An article from the New York Times in 1961 sums up the stylistic departure well:
“Then along came a woman who showed the executives that they could be just as impressive against a background of neutral or even white walls, sometimes with one wall in a. strong primary color, and that their status would not be impaired if they moved their desks to a logical, space‐saving foursquare position.”
After Hans Knoll’s untimely death in 1955, Florence took over the company and led as president through uncertain times, navigating the company successfully through difficult waters. She was only one of a few women at the time who presided over the operations of such a large company. Her strength of character, determination and uncompromising aesthetics changed not only face of interior office design, but trailblazing a pathway for other women to sit behind executive-level desks.
As a former Knoll employee, Bob Longwell recalls that she was famously critical when it came time to review. “She’d say, ‘Well, I think we should change that radius a little bit. It just doesn’t fit in with this aspect. There’s just something not right about it,’” before adding, “‘instead of being a quarter of an inch, it ought to be a three-eighth-inch radius.’” Longwell concludes, “She had that ability, to critique [something], to tear it apart and put it back together.”

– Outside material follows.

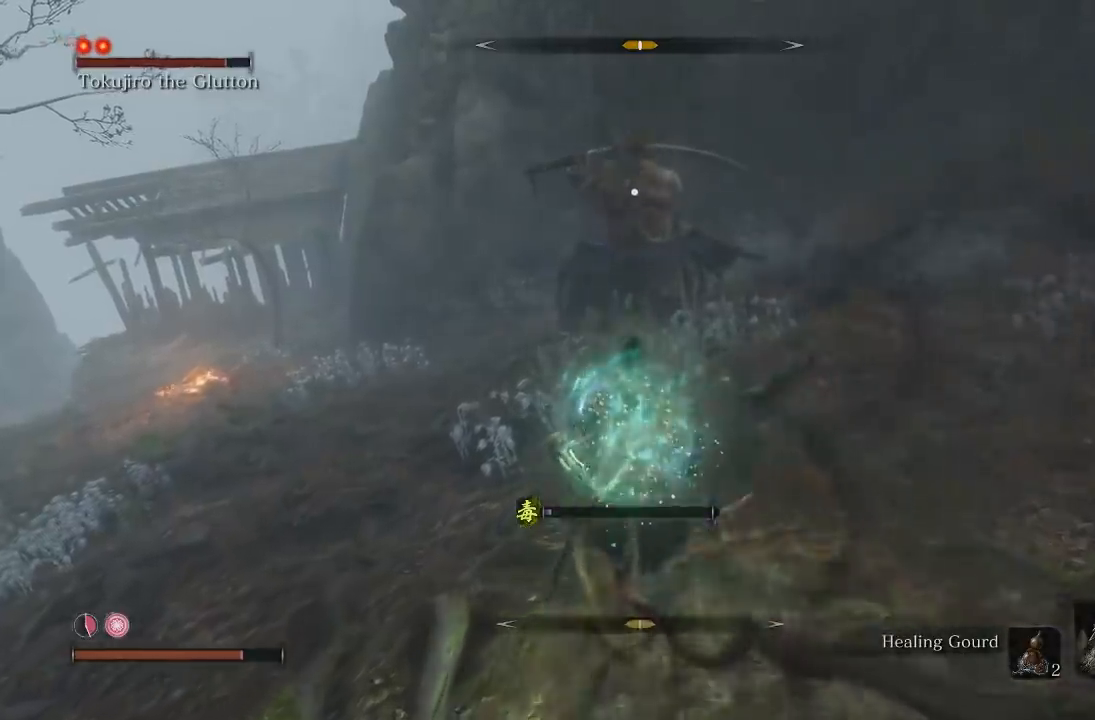
{"buttons": [], "left_stick": "up", "right_stick": "center", "button_events": [[367, "B", "up"]]}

Her application of design principles in solving space problems were radical departures from the standard practice in the 1950s, so much so that they’re still widely adapted and used today. In 2002 she was awarded the prestigious National Medal of Arts by the National Endowment for the Arts.
Florence Knoll’s contributions to architecture and design have made an impact for over 60 years and will certainly continue to do so for many years to come.
A recommended and more comprehensive piece about her life and theories can be found here.
Happy Birthday Florence Knoll and many happy returns!